▸ **TEXT ZUR BEARBEITUNG**
* * *

Gottesdienst – Kirche als Lerngemeinschaft
und/oder
als Brunnenstube des Glaubens

Synode der Evangelischen Kirche in Deutschland (EKD) in Saarbrücken 1977
(EKD-Bericht über die 6. Tagung der 5. Synode, S.81-82)

 

Synodale Schuchardt: Ja, ich meine, ich mache es fest am Problem-Bereich Gottesdienst. Mein Problem ist eigentlich die Verarbeitung des heutigen Tages. Ich habe nicht "eine" sondern eigentlich "vier" Predigten gehört und jetzt um 20.30 Uhr dürfen wir selber reden!

Damit beziehe ich mich zuerst auf den Ratsbericht und die dort zitierte Abneigung gegen Angebote der Erwachsenenbildung. Meine Frage: Haben Methoden der Erwachsenenbildung überhaupt in unserer Synode schon Eingang gefunden? Wir wissen von der Lernpsychologie, Lerngewohnte können 60 Minuten konzentriert zuhören, Lernungewohnte 15 Minuten, wir aber müssen 8 Stunden zuhören!

* * *

▸ **ERFASSTE DATEN**
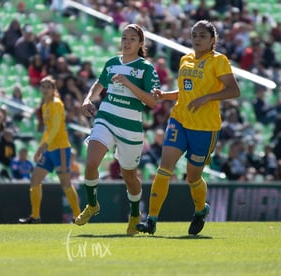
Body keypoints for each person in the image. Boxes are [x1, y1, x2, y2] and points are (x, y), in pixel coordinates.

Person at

* * *

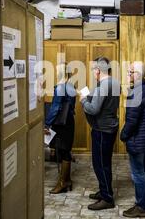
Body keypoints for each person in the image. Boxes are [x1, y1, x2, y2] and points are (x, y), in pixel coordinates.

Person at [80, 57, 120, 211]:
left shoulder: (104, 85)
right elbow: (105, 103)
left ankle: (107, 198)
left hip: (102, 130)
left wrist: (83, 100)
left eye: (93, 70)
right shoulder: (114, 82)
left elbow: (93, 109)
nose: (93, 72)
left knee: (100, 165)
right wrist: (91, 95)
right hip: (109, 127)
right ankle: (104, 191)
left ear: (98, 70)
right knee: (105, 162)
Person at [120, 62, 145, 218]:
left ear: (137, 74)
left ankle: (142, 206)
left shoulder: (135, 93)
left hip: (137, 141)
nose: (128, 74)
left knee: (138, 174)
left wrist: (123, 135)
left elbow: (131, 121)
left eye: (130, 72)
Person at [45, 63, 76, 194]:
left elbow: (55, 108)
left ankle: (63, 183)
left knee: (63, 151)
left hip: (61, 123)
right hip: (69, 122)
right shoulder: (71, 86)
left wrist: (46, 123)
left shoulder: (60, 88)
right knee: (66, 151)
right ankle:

* * *

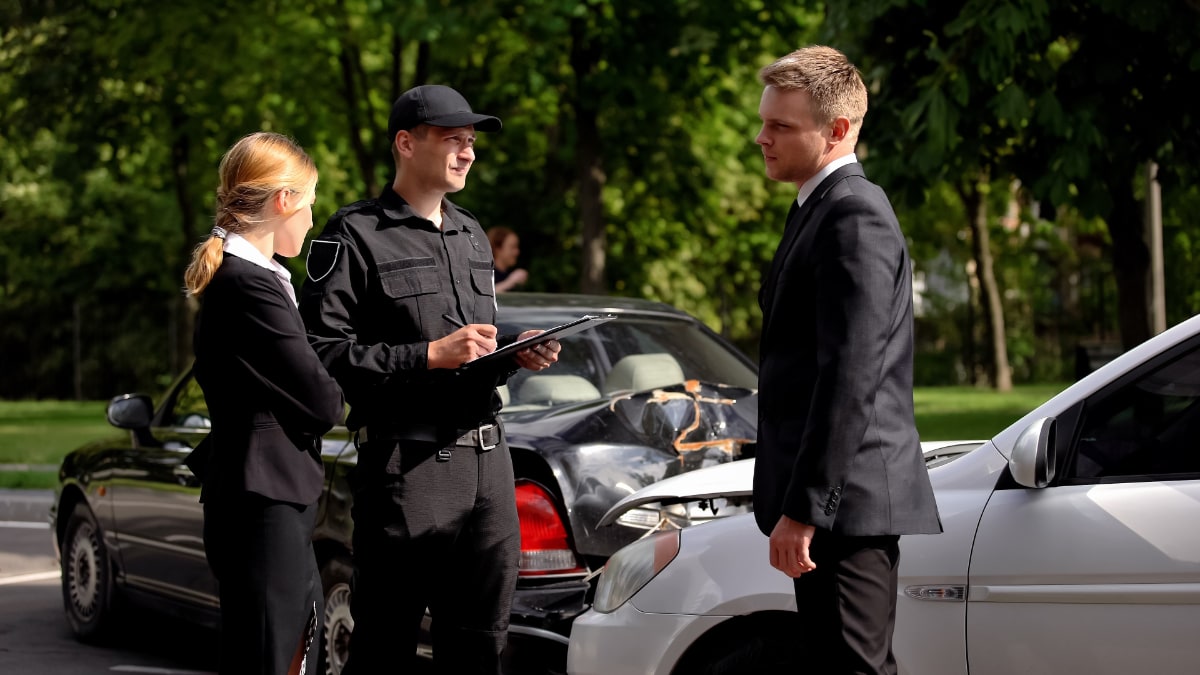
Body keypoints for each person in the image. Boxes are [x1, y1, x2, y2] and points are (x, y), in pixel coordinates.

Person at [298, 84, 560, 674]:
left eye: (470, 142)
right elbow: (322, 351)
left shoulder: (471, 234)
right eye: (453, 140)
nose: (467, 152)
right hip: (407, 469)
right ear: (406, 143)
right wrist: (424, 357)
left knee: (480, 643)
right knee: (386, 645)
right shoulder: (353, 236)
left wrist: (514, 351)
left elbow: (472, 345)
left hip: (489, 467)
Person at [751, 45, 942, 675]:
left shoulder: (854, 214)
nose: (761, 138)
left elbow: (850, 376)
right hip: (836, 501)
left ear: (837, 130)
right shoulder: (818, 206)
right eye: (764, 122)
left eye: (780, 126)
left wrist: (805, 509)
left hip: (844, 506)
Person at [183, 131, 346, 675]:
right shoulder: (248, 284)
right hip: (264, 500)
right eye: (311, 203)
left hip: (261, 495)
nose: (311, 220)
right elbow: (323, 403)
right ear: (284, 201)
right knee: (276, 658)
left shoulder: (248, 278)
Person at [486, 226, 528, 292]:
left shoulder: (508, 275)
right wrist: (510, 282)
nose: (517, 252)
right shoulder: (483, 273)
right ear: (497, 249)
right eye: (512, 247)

* * *

▸ **AUFGABEN**
1) Beantworte mit dem Redebeitrag von der EKD-Synode diese Fragen:
(a) In welcher Stadt und in welchem Jahr fand die Synode statt?
(b) Wie viele Predigten hat die Person, die spricht, an diesem Tag nach eigener Aussage gehört?
(c) Wie lange können Lernungewohnte laut der Lernpsychologie konzentriert zuhören?
2) Führe den Redebeitrag von der EKD-Synode nach dem letzten Satz weiter.

▸ **LÖSUNGEN**
1)
(a) In Saarbrücken, 1977.
(b) Vier.
(c) 15 Minuten.

2)
Mein Antrag, ja, meine Bitte wäre zugleich mein Antrag, daß wir auch Synoden als methodisierbar erkennen, konkret, Berichte so einbringen, daß ein ausgewogenes Verhältnis zwischen Information und Interaktion besteht, die Berichte schriftlich vorliegen und die Referenten sozusagen Schneisen schlagen und problematisier ..., das Wort lieber nicht, sondern Fragestellungen aufwerfen und Konkretionen, mit denen wir dann arbeiten können.

Damit komme ich zum zweiten, Ratsbericht "Kirche als Lerngemeinschaft" oder "Gottesdienst als Brunnenstube". Verstehen Sie, mein Problem ist hier die Sprache. Alles, was hier gesagt wird, ist ja so richtig. Es sind zu viele Richtigkeiten für mich, und ich kann diese Richtigkeiten in meiner Sprache schwer mit Inhalt füllen. Wenn ich zuhöre, muß ich immer Übersetzungsarbeit leisten. Wenn Sprache das Sein in Bewußtsein umsetzt, finde ich meine Welt in dieser Sprache einfach nicht wieder. So möchte ich fragen: "Was" ist Lerngemeinschaft? "Wie" sieht die aus? So komme ich damit zu konkreten aktuellen Fragestellungen der Studenten-Gemeinde oder des Terrorismus. Ich habe immer denken müssen, waren wir in Freiburg nicht schon weiter, als wir von Kirche als Lerngemeinschaft sprachen?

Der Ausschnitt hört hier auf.